Exercise aim: Write out, word for word, the lines from the one containing "collection date: 1987-04-25" up to and including the one containing "state / province: Nariño".

Material provided:
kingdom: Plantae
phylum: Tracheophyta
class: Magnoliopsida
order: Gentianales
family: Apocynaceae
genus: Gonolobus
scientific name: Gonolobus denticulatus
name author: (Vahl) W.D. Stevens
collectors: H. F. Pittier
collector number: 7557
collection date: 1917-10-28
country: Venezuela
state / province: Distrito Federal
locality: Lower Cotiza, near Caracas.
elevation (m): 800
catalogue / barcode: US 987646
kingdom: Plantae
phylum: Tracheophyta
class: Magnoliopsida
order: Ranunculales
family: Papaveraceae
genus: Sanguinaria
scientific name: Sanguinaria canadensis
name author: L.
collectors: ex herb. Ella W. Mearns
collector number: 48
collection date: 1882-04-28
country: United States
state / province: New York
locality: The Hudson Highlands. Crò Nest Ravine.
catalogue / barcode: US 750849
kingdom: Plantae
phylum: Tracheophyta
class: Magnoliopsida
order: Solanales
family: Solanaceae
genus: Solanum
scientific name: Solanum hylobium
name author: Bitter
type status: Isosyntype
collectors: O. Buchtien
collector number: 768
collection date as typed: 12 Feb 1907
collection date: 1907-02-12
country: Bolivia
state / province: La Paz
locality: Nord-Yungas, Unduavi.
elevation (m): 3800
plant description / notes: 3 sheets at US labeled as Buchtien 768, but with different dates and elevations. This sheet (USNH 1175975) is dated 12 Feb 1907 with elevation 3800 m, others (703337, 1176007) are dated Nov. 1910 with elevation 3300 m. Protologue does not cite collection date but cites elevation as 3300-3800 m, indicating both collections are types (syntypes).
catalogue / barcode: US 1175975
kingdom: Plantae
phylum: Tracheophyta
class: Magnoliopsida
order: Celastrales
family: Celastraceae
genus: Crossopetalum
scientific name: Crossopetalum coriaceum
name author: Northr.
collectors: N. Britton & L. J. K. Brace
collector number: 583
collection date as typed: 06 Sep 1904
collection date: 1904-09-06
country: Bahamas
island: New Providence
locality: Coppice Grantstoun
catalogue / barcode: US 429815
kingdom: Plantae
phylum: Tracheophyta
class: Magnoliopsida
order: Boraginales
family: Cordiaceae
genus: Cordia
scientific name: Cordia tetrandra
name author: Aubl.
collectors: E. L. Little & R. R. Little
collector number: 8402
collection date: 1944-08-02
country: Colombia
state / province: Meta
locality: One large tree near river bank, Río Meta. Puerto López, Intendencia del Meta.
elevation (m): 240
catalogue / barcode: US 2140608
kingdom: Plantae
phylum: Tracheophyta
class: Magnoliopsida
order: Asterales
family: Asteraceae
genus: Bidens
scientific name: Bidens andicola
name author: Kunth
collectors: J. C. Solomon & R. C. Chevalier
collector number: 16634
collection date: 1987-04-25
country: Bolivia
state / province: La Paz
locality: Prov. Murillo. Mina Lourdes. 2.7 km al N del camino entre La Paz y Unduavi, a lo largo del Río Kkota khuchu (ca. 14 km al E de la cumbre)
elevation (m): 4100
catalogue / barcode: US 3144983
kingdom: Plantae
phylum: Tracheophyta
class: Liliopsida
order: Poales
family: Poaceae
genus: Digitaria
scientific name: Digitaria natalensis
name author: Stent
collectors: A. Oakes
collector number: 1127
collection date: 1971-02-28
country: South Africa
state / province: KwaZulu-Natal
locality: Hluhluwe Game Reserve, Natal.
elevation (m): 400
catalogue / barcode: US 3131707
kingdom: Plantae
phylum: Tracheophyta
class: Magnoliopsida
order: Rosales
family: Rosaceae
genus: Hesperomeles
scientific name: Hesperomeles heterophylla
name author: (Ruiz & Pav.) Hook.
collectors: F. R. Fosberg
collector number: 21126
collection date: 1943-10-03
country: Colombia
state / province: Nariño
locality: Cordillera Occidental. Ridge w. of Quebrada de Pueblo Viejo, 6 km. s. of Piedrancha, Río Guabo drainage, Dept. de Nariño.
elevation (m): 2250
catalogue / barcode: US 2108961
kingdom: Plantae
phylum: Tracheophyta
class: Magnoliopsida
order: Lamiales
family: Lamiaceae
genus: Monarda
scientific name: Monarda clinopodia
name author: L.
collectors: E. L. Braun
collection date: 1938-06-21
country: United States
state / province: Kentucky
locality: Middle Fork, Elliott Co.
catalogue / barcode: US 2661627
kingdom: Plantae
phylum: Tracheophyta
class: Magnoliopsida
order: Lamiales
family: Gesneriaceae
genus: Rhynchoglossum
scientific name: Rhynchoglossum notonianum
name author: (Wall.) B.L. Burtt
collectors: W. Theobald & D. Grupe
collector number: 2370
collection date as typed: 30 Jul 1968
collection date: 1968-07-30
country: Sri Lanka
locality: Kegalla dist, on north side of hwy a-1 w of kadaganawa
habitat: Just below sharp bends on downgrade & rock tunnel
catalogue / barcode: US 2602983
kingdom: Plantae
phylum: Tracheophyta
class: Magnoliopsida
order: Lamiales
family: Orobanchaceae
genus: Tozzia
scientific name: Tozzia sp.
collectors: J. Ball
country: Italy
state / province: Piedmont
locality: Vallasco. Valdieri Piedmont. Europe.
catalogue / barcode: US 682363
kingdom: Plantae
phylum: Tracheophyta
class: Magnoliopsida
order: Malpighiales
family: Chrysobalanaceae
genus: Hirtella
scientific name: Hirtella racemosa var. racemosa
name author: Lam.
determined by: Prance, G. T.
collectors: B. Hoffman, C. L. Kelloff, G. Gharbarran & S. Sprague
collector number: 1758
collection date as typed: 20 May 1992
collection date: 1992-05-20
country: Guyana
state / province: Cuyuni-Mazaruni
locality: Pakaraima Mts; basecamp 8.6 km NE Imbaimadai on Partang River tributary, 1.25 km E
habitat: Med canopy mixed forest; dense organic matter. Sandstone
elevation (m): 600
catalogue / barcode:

Solution to the exercise:
collection date: 1987-04-25
country: Bolivia
state / province: La Paz
locality: Prov. Murillo. Mina Lourdes. 2.7 km al N del camino entre La Paz y Unduavi, a lo largo del Río Kkota khuchu (ca. 14 km al E de la cumbre)
elevation (m): 4100
catalogue / barcode: US 3144983
kingdom: Plantae
phylum: Tracheophyta
class: Liliopsida
order: Poales
family: Poaceae
genus: Digitaria
scientific name: Digitaria natalensis
name author: Stent
collectors: A. Oakes
collector number: 1127
collection date: 1971-02-28
country: South Africa
state / province: KwaZulu-Natal
locality: Hluhluwe Game Reserve, Natal.
elevation (m): 400
catalogue / barcode: US 3131707
kingdom: Plantae
phylum: Tracheophyta
class: Magnoliopsida
order: Rosales
family: Rosaceae
genus: Hesperomeles
scientific name: Hesperomeles heterophylla
name author: (Ruiz & Pav.) Hook.
collectors: F. R. Fosberg
collector number: 21126
collection date: 1943-10-03
country: Colombia
state / province: Nariño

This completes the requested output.